* TASK REQUIREMENTS:
Retype every entry below without pictures.

* INFORMATION SHOWN:
::::
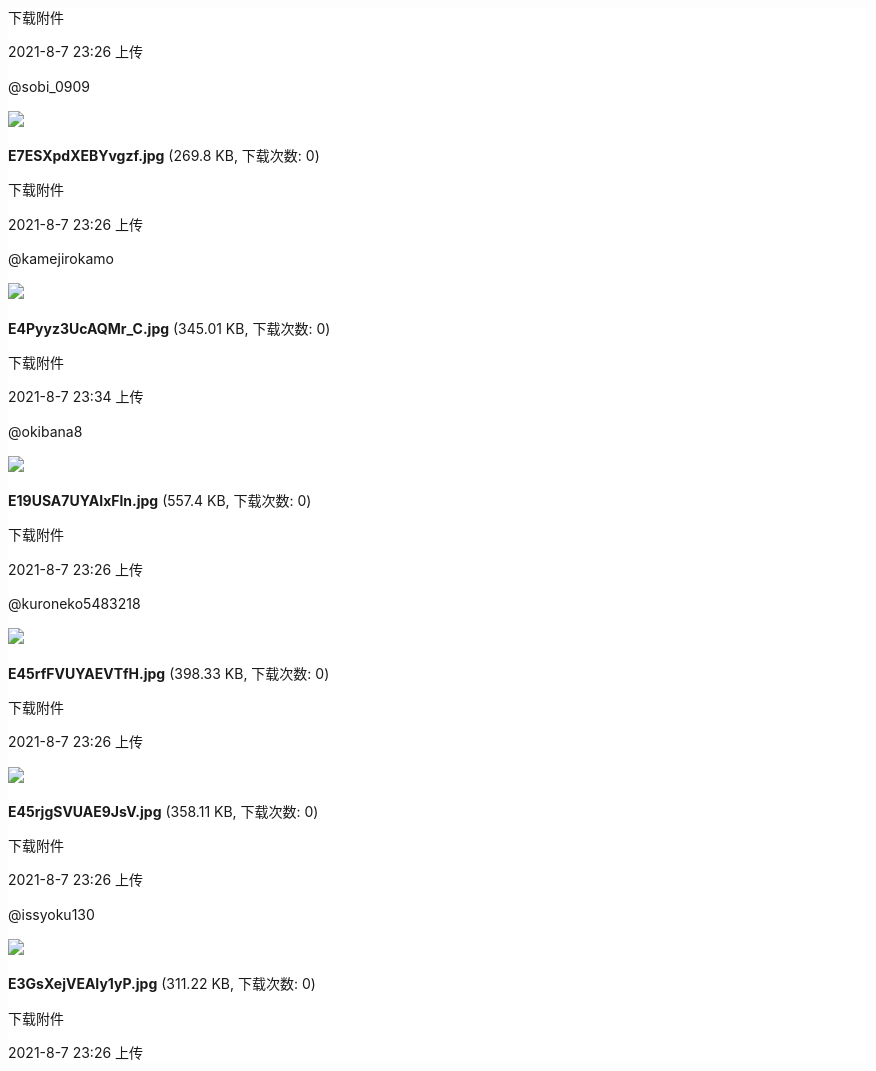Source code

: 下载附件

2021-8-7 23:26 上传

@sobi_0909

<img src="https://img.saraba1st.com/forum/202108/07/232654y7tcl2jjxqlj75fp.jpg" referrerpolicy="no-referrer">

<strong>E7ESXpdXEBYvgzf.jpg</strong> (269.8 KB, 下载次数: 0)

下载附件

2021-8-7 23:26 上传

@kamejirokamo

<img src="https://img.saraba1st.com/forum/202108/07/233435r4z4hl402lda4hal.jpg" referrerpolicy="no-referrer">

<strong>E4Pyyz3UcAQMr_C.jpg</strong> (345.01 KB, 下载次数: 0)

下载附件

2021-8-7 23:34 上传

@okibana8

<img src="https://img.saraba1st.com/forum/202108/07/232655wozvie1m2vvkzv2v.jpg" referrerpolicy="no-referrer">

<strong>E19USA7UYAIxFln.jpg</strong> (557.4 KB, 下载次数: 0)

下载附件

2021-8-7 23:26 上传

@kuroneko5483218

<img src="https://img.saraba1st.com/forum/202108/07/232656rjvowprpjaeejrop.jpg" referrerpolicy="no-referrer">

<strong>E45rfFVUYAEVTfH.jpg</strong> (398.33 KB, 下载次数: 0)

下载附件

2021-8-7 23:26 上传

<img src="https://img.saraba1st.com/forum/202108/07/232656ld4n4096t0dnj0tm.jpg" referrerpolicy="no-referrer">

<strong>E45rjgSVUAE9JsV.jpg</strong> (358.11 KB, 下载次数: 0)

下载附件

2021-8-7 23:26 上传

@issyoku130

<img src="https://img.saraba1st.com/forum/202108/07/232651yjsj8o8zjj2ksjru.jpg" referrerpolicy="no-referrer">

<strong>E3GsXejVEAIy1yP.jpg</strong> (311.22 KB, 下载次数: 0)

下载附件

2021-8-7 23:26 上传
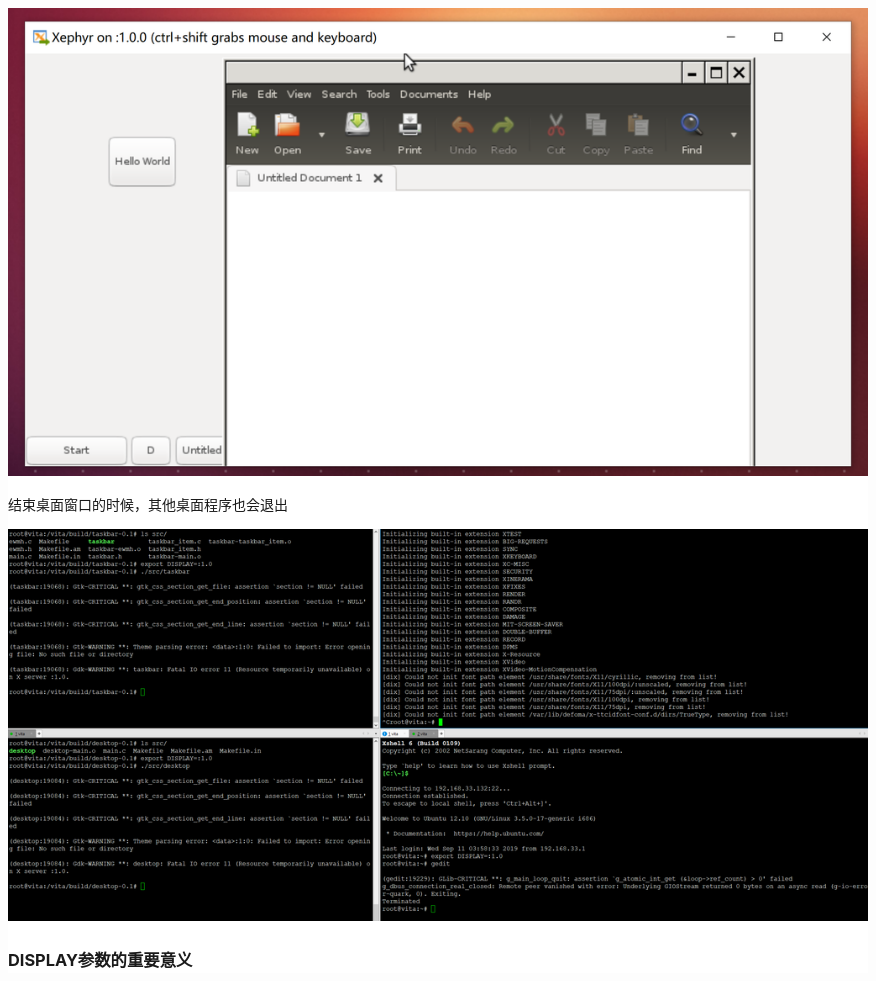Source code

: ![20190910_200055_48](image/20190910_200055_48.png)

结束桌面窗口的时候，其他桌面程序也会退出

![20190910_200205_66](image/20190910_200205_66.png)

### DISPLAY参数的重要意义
::::
* EXERCISE SOLUTION:
Source code

: 下载附件

2021-8-7 23:26 上传

@sobi_0909

<img src="https://img.saraba1st.com/forum/202108/07/232654y7tcl2jjxqlj75fp.jpg" referrerpolicy="no-referrer">

<strong>E7ESXpdXEBYvgzf.jpg</strong> (269.8 KB, 下载次数: 0)

下载附件

2021-8-7 23:26 上传

@kamejirokamo

<img src="https://img.saraba1st.com/forum/202108/07/233435r4z4hl402lda4hal.jpg" referrerpolicy="no-referrer">

<strong>E4Pyyz3UcAQMr_C.jpg</strong> (345.01 KB, 下载次数: 0)

下载附件

2021-8-7 23:34 上传

@okibana8

<img src="https://img.saraba1st.com/forum/202108/07/232655wozvie1m2vvkzv2v.jpg" referrerpolicy="no-referrer">

<strong>E19USA7UYAIxFln.jpg</strong> (557.4 KB, 下载次数: 0)

下载附件

2021-8-7 23:26 上传

@kuroneko5483218

<img src="https://img.saraba1st.com/forum/202108/07/232656rjvowprpjaeejrop.jpg" referrerpolicy="no-referrer">

<strong>E45rfFVUYAEVTfH.jpg</strong> (398.33 KB, 下载次数: 0)

下载附件

2021-8-7 23:26 上传

<img src="https://img.saraba1st.com/forum/202108/07/232656ld4n4096t0dnj0tm.jpg" referrerpolicy="no-referrer">

<strong>E45rjgSVUAE9JsV.jpg</strong> (358.11 KB, 下载次数: 0)

下载附件

2021-8-7 23:26 上传

@issyoku130

<img src="https://img.saraba1st.com/forum/202108/07/232651yjsj8o8zjj2ksjru.jpg" referrerpolicy="no-referrer">

<strong>E3GsXejVEAIy1yP.jpg</strong> (311.22 KB, 下载次数: 0)

下载附件

2021-8-7 23:26 上传
Source code

: ![20190910_200055_48](image/20190910_200055_48.png)

结束桌面窗口的时候，其他桌面程序也会退出

![20190910_200205_66](image/20190910_200205_66.png)

### DISPLAY参数的重要意义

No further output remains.